There we go. So that's the default image, very red and dark, because the prompt is just a picture of a campfire. But as soon as we add our additional loss, our guidance, we're going to get out something that better matches that additional constraint that we've imposed, right? So this is very useful, not just for making your images blue, but like I said, color palettes or using some classifier model to make it look like a specific class of image or using a model like clip to, again, associate it with some text.

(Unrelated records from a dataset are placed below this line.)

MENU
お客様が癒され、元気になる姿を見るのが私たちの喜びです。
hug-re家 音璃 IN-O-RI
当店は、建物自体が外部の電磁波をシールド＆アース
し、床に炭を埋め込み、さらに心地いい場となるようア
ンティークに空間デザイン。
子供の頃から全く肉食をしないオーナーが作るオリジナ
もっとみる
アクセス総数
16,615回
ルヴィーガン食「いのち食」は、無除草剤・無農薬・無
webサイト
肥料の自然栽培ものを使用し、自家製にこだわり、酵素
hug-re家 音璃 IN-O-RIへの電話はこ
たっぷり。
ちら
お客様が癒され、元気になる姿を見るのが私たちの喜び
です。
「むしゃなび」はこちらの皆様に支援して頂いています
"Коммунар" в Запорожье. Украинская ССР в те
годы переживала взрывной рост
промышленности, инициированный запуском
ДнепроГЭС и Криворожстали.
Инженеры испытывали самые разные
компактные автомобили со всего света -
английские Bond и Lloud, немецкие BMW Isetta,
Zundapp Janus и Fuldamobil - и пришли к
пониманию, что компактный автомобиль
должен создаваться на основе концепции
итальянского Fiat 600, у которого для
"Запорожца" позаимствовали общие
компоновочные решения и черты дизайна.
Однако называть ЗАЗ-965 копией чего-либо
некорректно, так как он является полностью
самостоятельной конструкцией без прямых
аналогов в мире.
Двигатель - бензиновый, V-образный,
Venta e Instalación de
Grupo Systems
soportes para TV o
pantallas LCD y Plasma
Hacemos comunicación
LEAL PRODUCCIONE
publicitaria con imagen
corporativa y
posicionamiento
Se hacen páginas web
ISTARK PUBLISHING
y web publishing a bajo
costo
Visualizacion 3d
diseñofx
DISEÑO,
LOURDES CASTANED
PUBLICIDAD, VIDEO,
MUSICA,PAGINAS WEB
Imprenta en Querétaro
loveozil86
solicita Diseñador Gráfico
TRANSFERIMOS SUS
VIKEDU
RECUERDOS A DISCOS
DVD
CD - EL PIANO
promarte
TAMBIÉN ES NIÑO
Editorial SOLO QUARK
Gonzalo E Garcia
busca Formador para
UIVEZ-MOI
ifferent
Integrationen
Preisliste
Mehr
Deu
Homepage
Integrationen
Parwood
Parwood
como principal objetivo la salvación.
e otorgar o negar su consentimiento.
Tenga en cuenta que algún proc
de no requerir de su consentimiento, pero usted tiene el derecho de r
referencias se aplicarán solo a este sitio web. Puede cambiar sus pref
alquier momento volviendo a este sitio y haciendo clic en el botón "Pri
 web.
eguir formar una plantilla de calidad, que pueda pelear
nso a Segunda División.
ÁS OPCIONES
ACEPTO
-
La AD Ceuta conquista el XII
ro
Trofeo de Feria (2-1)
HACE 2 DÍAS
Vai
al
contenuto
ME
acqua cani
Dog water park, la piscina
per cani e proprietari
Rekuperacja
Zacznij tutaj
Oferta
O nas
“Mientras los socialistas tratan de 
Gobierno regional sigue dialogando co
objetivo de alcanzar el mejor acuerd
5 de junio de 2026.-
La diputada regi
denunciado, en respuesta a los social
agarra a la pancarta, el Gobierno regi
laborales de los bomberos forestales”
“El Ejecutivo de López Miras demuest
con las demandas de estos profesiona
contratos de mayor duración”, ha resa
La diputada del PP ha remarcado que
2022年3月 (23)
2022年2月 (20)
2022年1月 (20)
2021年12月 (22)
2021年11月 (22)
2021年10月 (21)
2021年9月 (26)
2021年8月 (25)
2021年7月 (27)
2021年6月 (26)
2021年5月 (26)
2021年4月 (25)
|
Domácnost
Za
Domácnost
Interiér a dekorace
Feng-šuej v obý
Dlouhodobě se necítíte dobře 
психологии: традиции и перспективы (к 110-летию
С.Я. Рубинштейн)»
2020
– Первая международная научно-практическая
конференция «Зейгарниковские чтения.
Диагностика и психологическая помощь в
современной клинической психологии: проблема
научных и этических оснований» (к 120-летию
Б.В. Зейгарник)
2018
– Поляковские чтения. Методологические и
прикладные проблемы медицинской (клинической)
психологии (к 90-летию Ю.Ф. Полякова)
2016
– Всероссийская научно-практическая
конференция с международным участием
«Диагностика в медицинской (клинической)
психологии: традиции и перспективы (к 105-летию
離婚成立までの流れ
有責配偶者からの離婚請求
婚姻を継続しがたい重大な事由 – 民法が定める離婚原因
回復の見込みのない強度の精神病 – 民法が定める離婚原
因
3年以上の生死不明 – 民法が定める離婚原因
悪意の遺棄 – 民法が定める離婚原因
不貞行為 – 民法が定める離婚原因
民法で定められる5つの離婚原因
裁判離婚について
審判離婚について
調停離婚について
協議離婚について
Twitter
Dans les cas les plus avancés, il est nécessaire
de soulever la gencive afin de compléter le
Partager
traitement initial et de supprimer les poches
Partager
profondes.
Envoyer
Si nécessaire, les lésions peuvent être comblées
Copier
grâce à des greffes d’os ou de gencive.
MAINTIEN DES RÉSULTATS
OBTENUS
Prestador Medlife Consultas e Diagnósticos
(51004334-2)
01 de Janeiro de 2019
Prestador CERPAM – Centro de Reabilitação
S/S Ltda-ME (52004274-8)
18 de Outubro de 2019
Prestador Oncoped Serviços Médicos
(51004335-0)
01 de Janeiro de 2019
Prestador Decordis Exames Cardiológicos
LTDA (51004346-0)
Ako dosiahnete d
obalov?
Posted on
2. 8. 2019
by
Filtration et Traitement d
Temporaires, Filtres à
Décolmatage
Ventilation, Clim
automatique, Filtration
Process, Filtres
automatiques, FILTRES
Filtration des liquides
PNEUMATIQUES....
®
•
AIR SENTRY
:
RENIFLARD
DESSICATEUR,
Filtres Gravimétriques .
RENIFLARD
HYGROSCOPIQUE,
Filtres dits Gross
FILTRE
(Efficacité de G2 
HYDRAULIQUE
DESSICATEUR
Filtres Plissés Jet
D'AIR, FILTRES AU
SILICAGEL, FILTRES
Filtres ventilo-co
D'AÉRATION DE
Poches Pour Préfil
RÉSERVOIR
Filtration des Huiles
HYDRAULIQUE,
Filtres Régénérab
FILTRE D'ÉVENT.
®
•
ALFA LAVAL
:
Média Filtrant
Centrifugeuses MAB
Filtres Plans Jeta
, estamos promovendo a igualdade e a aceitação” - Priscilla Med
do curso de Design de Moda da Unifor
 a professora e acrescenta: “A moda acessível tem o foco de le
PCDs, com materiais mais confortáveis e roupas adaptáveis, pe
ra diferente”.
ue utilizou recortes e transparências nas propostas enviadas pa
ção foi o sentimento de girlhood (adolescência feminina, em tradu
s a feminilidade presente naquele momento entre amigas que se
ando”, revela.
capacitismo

So lots and lots of different things you can do. Now, a few things I should note. One, we decoding the image back to image space, calculating our loss and then tracing back. That's very computationally intensive compared to just working in latent space. And so we can do that only every fifth operation to reduce the time, but it still is much slower than just your generic sampling.
And then also, we're actually still cheating a little bit here because what we should do is set requires grad equals true on the latents and then use those to make our noise prediction, use that to calculate the denoised version and decode that, calculate our loss and trace back all the way through the decoder and the process and the unit back to the latents, right?
The reason I'm not doing that is because that takes a lot of memory. So you'll see, for example, like the clip guided diffusion notebook from the hugging face examples, they do it that way, but they have to use tricks like gradient checkpointing and so on to kind of keep the RAM usage under control.
And for simple losses, it works fine to do it this way, because now we just tracing back through denoised latents is equal to latents minus sigma times this noise prediction, right? So we don't have to trace any gradients back through the unit. But if you wanted to get more accurate gradients, maybe it's not working as well as you'd hoped, you can do it that other way that I described.
But however you do it, very, very powerful technique, fun to be able to again inject some additional control into this generation process by crafting a loss that expresses exactly what you'd like to see. All right, that's the end of the notebook for now. If you have any questions, feel free to reach out to me, I'll be on the forums and you can find me on Twitter and so on.
But for now, enjoy and I can't wait to see what you make.